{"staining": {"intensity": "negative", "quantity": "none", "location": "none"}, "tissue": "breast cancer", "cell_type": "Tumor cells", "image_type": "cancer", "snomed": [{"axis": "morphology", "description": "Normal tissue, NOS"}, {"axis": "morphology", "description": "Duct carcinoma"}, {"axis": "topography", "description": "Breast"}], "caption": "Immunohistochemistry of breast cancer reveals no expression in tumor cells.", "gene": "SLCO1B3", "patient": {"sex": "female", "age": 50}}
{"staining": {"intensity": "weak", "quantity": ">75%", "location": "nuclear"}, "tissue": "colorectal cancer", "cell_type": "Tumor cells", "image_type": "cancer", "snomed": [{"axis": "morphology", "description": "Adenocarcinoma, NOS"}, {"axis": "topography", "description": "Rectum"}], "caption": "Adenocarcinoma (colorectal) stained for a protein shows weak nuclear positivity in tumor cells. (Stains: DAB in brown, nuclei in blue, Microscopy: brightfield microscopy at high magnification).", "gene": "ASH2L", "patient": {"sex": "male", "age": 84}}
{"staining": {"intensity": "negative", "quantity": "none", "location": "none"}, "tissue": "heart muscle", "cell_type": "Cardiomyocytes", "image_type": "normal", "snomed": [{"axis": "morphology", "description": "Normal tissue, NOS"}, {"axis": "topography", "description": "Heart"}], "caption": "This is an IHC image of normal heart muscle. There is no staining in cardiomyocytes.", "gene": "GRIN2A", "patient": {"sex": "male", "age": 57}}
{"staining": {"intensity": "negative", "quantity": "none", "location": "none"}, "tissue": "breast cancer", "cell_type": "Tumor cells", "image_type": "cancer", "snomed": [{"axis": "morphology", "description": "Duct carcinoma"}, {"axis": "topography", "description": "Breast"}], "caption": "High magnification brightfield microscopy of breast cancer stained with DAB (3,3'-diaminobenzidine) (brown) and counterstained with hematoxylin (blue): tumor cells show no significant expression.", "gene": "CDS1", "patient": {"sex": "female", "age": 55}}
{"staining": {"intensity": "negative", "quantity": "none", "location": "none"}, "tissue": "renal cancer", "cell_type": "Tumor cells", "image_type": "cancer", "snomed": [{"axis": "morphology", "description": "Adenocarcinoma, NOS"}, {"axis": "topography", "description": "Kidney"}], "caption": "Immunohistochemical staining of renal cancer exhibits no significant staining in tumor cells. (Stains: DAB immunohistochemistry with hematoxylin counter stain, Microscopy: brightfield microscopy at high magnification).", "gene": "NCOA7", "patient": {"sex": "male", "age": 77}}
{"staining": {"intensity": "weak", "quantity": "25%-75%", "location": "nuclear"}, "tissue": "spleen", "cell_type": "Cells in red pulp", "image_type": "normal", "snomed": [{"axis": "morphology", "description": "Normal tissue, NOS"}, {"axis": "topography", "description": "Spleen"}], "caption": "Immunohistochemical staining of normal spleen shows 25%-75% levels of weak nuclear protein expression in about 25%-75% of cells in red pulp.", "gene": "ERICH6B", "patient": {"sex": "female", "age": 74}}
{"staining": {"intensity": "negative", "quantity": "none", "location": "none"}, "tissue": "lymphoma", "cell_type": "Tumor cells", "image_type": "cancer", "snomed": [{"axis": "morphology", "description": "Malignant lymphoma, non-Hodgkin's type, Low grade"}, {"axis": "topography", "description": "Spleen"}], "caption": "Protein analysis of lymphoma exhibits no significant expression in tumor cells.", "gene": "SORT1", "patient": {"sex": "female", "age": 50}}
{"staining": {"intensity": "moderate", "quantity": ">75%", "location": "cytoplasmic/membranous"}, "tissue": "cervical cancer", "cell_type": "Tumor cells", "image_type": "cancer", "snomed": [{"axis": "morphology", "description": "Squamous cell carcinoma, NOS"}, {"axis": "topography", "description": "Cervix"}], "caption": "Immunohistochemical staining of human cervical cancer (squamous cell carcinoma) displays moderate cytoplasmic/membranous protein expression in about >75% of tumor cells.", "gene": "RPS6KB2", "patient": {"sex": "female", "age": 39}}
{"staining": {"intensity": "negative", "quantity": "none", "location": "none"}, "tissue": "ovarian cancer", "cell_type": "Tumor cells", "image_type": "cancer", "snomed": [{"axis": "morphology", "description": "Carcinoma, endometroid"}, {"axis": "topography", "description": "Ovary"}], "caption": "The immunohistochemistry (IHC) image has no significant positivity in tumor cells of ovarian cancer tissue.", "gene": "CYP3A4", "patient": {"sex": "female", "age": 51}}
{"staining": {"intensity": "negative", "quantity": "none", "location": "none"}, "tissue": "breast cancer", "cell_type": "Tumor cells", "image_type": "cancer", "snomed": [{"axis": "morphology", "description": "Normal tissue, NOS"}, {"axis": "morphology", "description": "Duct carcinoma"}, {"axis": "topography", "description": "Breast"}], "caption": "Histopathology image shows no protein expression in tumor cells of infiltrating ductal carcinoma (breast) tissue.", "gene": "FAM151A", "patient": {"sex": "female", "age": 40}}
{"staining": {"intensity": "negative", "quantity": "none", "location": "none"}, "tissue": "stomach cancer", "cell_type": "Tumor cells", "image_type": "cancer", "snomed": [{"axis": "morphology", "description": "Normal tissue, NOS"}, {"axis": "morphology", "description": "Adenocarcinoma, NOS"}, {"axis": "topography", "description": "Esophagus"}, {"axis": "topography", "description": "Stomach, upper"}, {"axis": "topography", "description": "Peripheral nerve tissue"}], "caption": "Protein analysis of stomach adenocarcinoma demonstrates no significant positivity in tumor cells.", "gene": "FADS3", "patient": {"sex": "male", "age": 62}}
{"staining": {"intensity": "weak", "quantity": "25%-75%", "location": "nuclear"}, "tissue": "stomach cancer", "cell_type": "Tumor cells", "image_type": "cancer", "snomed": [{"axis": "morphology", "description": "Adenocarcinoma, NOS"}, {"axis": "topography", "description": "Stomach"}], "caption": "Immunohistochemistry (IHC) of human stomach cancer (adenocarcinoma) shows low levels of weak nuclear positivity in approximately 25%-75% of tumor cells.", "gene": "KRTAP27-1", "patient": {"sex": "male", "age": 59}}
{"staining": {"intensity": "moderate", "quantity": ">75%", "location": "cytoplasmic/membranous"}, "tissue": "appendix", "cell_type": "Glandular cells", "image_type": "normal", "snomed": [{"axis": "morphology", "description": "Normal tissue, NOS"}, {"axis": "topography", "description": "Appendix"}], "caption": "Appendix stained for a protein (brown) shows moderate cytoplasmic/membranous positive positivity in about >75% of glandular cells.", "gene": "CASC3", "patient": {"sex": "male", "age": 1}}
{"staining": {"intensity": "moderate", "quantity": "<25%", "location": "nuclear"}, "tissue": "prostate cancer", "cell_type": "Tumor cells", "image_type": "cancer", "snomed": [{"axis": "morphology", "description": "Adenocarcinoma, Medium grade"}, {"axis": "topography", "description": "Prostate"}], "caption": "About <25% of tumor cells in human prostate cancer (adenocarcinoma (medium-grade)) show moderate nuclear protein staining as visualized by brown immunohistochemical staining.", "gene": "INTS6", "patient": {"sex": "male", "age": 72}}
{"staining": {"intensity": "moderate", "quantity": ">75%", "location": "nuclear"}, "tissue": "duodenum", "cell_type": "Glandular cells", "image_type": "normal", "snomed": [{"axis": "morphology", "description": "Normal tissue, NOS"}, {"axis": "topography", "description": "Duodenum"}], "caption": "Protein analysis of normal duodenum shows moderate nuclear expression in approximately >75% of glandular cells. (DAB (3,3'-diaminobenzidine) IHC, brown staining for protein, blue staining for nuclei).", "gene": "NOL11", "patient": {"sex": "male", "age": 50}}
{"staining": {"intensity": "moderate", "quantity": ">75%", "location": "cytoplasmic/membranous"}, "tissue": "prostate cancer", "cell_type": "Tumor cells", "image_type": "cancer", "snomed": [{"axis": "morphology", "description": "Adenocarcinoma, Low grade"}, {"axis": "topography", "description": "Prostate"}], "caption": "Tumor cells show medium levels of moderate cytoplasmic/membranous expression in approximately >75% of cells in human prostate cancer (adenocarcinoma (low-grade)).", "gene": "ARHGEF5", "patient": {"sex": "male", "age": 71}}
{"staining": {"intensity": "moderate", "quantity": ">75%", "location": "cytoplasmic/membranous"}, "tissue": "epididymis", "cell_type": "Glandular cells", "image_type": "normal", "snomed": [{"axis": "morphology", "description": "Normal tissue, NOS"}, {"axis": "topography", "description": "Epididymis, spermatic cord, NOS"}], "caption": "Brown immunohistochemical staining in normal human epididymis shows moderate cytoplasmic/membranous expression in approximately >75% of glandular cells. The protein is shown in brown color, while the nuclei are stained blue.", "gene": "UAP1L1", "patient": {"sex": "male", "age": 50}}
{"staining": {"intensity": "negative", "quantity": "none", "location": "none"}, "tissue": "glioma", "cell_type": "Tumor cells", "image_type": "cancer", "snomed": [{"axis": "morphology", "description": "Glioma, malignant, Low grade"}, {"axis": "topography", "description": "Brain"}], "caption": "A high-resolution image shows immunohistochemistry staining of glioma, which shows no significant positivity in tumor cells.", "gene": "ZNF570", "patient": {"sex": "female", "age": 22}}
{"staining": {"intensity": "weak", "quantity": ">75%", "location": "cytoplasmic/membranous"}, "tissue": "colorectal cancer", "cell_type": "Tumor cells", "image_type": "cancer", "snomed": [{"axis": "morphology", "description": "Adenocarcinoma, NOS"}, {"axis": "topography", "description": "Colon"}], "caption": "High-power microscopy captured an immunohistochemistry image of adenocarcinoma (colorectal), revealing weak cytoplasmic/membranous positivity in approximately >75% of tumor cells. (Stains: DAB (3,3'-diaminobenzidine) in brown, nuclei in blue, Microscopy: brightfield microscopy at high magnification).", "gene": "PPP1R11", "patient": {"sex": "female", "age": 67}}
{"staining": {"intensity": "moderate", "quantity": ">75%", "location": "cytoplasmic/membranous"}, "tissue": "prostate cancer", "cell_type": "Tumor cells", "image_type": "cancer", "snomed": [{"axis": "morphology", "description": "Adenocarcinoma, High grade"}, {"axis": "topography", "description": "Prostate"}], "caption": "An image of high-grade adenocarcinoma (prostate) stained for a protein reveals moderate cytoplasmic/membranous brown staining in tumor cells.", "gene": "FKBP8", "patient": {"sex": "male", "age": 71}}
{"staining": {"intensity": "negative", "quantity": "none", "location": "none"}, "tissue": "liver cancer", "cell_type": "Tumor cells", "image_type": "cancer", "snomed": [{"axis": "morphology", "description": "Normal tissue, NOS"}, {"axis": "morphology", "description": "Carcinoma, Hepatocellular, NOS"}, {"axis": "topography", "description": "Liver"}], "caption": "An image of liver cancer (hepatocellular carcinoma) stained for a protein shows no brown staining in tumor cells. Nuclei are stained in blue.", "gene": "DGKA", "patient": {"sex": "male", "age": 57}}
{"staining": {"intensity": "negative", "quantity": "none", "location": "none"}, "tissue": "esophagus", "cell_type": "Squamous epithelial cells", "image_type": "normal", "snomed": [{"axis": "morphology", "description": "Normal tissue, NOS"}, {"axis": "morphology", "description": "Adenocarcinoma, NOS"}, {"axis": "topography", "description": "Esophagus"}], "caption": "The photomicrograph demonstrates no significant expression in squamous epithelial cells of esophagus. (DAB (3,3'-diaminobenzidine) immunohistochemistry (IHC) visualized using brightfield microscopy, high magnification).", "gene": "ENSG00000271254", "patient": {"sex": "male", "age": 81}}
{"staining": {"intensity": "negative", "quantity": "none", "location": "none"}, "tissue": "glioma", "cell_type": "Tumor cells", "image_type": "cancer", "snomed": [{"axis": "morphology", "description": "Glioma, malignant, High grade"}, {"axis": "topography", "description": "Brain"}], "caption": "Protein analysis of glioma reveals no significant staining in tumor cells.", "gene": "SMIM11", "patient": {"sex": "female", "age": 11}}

───

(The problem) Return all lines of the material above in which the word "Stomach" occurs.

(Result for this task)
{"staining": {"intensity": "negative", "quantity": "none", "location": "none"}, "tissue": "stomach cancer", "cell_type": "Tumor cells", "image_type": "cancer", "snomed": [{"axis": "morphology", "description": "Normal tissue, NOS"}, {"axis": "morphology", "description": "Adenocarcinoma, NOS"}, {"axis": "topography", "description": "Esophagus"}, {"axis": "topography", "description": "Stomach, upper"}, {"axis": "topography", "description": "Peripheral nerve tissue"}], "caption": "Protein analysis of stomach adenocarcinoma demonstrates no significant positivity in tumor cells.", "gene": "FADS3", "patient": {"sex": "male", "age": 62}}
{"staining": {"intensity": "weak", "quantity": "25%-75%", "location": "nuclear"}, "tissue": "stomach cancer", "cell_type": "Tumor cells", "image_type": "cancer", "snomed": [{"axis": "morphology", "description": "Adenocarcinoma, NOS"}, {"axis": "topography", "description": "Stomach"}], "caption": "Immunohistochemistry (IHC) of human stomach cancer (adenocarcinoma) shows low levels of weak nuclear positivity in approximately 25%-75% of tumor cells.", "gene": "KRTAP27-1", "patient": {"sex": "male", "age": 59}}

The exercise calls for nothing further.